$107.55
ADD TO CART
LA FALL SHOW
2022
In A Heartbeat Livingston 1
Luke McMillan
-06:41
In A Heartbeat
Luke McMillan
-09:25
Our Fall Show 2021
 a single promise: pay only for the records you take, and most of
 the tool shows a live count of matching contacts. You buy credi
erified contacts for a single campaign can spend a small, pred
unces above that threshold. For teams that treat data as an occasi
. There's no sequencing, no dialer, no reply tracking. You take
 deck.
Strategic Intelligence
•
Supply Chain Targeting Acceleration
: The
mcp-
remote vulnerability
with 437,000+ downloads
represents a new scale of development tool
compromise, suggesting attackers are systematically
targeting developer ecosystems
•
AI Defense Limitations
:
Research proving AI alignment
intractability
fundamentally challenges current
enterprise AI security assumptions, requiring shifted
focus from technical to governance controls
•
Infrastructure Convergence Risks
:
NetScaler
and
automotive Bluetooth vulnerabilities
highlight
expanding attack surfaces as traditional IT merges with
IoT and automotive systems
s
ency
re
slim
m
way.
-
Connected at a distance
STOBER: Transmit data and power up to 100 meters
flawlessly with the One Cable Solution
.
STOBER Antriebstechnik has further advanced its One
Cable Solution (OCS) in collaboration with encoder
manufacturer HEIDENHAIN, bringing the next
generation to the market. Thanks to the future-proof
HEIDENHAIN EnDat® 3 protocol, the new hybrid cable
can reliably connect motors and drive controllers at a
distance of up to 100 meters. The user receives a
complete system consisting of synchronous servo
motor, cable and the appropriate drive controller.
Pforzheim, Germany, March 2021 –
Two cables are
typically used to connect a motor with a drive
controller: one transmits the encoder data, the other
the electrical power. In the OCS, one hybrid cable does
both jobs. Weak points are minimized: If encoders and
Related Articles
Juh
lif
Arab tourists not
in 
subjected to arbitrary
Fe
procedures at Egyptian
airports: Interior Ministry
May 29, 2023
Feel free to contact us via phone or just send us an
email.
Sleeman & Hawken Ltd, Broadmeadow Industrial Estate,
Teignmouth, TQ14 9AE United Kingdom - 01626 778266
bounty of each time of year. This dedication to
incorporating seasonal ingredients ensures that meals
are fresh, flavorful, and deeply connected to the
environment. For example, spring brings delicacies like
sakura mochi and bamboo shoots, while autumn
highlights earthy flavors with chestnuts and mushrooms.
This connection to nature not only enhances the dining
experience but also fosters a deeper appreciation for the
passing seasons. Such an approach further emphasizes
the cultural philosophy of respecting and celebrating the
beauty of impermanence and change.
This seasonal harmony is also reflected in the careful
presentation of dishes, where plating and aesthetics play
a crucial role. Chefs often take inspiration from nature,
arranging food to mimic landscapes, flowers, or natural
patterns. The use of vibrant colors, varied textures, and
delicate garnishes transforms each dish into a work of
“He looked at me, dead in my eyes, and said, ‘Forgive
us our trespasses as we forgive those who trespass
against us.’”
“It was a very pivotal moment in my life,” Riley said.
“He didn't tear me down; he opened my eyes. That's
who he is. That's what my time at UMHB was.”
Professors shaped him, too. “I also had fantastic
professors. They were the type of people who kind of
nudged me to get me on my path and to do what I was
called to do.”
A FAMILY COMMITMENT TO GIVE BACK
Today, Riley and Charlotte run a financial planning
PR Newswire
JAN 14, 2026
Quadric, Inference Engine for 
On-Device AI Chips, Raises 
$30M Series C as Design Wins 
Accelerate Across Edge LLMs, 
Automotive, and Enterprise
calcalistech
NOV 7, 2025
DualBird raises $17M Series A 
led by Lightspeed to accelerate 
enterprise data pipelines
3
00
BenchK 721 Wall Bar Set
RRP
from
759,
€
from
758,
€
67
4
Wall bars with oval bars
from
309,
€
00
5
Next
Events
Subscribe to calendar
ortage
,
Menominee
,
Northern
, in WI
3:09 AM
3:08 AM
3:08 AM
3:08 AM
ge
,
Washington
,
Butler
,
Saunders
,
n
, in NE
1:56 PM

*Aim of the task:* Reproduce the lines above, starting with the very first one and ending with the line that contains "erified contacts for". Include both of those lines and keep every line as it appears.

*Solution for this task:*
$107.55
ADD TO CART
LA FALL SHOW
2022
In A Heartbeat Livingston 1
Luke McMillan
-06:41
In A Heartbeat
Luke McMillan
-09:25
Our Fall Show 2021
 a single promise: pay only for the records you take, and most of
 the tool shows a live count of matching contacts. You buy credi
erified contacts for a single campaign can spend a small, pred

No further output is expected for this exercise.